Lord Mure—I am of the same opinion as your Lordship. It is quite plain, I think, that the words “conjunctly and severally” bring in as liable for this feu-duty a different and very much wider set of persons than such as are usually brought in under the terms of an ordinary feu-charter. Nor, I think, does it make any difference that the obligation is not made effectual by a separate bond, as was done in the case of The King's College of Aberdeen v. Lady James Hay, 1 Macq. 596, to which we were referred in the course of the discussion, for the contract must be viewed as a whole, whether the obligation be undertaken in one or in separate deeds. The effect of the words “conjunctly and severally” must be to make the heirs and executors of the original feuar liable for this feu-duty equally with the successors in the feu.

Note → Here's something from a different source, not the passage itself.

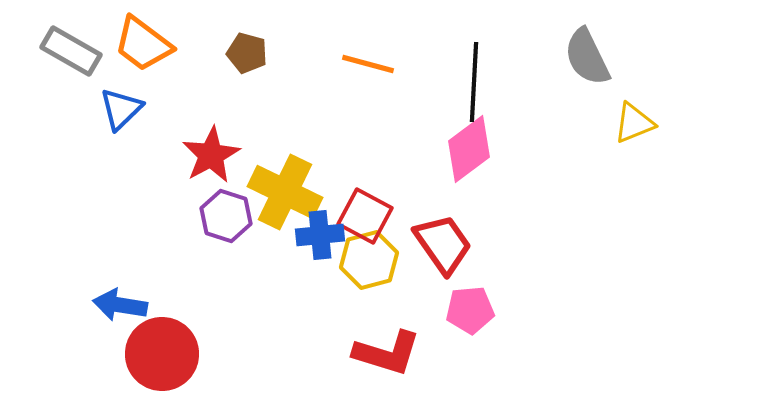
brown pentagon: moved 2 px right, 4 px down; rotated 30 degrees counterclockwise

Lord Shand—The obligations undertaken in this feu-contract are, no doubt, of a most serious character, for it is only too clear that the original feuar cannot free himself or his representatives from the burden which it imposes. The words “conjunctly and severally” are, I think, susceptible only of the meaning contended for by the pursuers, and I have come to be of this opinion after a most careful examination of the deed, to see whether any less burdensome interpretation could be put upon them. The only meaning which can be attached to the words “conjunctly and severally” is that the original feuar and his successors in the feu, or the heirs and executors of the original feuar, and his successors in the feu, are each to be liable for the feu, and each singuii in solidum. With the personal obligation expressed in such unusual terms, I feel shut up to the construction adopted by the Lord Ordinary. I cannot, however, agree with him when he says to attain the present result the proprietor “could adopt no form of words more clear or effectual for that purpose than those which are employed in the obligation in question,” but I do agree with him in thinking that the words used are effectual to bind the feuar and his personal successors conjunctly and severally with his successors in the feu.

Lord Deas was absent.

The Court adhered, and remitted to the Lord Ordinary to decern in terms of the conclusions of the summons.

Counsel:

Counsel for Pursuers— Mackintosh— Hay. Agent— J. Smith Clark, S.S.C.

Counsel for Defenders— Gloag— Strachan. Agent— Alexander Gordon, S.S.C.